━━━━━ READING TEXT ━━━━━

4.5. Cytokine Measurement

To quantify the cytokine concentration, the culture medium was collected and centrifuged, and the supernatant was used for subsequent analyses. A Mouse IL-12 p40 ELISA kit (Abcam, ab236717) or Cytometric Beads Array (CBA) kit (BD Bioscience, Tokyo, Japan) for IL-12 p40 and IL-6 were used according to the manufacturer’s protocol.

━━━━━ RAW DATA ━━━━━

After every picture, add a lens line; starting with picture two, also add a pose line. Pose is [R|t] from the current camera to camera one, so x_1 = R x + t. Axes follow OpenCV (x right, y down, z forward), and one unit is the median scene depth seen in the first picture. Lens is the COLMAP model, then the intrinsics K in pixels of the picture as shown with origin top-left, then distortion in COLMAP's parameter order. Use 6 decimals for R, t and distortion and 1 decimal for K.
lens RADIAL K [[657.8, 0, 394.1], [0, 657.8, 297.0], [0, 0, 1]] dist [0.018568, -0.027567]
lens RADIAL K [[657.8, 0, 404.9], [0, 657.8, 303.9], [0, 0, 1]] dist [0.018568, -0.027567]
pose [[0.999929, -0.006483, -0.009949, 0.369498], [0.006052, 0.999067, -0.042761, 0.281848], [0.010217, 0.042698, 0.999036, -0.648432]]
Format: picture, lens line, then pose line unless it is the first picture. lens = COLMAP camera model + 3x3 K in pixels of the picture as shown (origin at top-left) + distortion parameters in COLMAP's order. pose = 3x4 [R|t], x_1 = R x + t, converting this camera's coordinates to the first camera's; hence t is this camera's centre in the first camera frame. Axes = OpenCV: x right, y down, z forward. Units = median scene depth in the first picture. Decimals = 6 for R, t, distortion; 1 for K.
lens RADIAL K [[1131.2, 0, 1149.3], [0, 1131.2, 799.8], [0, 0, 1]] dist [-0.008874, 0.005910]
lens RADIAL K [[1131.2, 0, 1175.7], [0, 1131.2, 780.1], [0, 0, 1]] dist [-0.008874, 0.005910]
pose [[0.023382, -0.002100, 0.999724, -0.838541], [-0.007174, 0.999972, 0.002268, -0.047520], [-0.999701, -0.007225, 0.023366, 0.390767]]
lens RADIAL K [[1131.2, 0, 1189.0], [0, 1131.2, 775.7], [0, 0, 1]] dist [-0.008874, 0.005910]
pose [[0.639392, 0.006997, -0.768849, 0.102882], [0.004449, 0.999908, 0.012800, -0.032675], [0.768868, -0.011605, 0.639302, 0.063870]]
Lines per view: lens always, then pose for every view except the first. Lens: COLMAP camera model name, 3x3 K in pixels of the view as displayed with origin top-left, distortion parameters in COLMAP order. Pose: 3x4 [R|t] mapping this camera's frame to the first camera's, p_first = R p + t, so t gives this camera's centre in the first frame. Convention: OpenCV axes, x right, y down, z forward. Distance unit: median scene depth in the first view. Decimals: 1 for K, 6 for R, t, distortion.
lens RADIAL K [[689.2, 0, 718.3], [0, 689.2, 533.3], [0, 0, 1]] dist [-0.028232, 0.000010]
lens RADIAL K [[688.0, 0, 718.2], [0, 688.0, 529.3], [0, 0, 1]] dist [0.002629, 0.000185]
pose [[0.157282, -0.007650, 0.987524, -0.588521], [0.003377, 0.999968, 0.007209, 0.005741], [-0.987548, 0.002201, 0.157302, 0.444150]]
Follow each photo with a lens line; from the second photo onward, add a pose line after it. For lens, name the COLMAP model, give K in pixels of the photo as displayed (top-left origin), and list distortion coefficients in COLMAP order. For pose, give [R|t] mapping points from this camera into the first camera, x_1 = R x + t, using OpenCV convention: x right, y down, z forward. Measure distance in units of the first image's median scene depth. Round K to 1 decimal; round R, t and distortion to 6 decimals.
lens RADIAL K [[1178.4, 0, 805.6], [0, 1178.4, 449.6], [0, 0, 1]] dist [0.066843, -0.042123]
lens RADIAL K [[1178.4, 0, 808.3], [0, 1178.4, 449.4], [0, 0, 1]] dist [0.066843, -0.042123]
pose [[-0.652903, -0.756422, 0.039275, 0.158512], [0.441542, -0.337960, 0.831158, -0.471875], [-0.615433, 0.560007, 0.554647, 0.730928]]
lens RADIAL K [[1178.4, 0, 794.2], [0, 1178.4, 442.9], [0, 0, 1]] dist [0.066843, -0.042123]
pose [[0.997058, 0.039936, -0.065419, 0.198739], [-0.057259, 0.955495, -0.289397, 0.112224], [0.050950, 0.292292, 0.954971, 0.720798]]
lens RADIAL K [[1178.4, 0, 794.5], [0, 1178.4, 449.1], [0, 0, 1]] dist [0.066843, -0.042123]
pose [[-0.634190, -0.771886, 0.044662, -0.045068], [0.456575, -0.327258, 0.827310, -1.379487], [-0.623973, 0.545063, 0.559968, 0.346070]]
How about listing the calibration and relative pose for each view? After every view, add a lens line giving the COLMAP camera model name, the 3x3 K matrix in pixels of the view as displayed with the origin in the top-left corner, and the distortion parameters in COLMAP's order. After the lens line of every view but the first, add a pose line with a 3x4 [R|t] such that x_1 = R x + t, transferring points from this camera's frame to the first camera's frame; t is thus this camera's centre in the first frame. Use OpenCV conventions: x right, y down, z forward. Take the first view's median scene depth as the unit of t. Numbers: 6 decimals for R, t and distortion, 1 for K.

━━━━━

REQUIREMENT A:
Answer these questions about the cytokine measurement text, one per line.
(i) What part of the centrifuged culture medium was used for the analyses?
(ii) Which company and catalog number are given for the Mouse IL-12 p40 ELISA kit?
(iii) Which two cytokines is the Cytometric Beads Array kit named for?
REQUIREMENT B: Return the passage of the cytokine measurement text from "4.5. Cytokine Measurement" to "the manufacturer’s protocol.", copied word for word.
REQUIREMENT C: Resume the cytokine measurement text after its final sentence.

TASK OUTPUT A:
(i) The supernatant.
(ii) Abcam, ab236717.
(iii) IL-12 p40 and IL-6.

TASK OUTPUT B:
4.5. Cytokine Measurement

To quantify the cytokine concentration, the culture medium was collected and centrifuged, and the supernatant was used for subsequent analyses. A Mouse IL-12 p40 ELISA kit (Abcam, ab236717) or Cytometric Beads Array (CBA) kit (BD Bioscience, Tokyo, Japan) for IL-12 p40 and IL-6 were used according to the manufacturer’s protocol.

TASK OUTPUT C:
4.6. Co-Culture of BMDCs with Naïve CD4⁺ T Cells

Naïve T cells were enriched from the spleens of mice using the EasySep Mouse Naïve CD4⁺ T Cell Isolation Kit (Stem Cell Technologies) according to the manufacturer’s protocol. CD11c⁺ DCs were isolated from the BMDC cultures using the IMag Cell Separation System (BD Biosciences) with a biotin anti-mouse CD11c antibody (N418; BioLegend) and BD IMag Streptavidin Particle Plus DM (BD Biosciences). Naïve CD4⁺ T cells (1 × 10⁵ cells/well) were co-cultured with DCs (2 × 10⁴ cells/well) in a 96-well plate. The YB or IL-12 (Peprotech, Cranbury, NJ, USA) was added to the culture medium containing an anti-CD3e antibody (1 μg/mL, 145-2C11; BioLegend) for 3 days, followed by cytokine FACS.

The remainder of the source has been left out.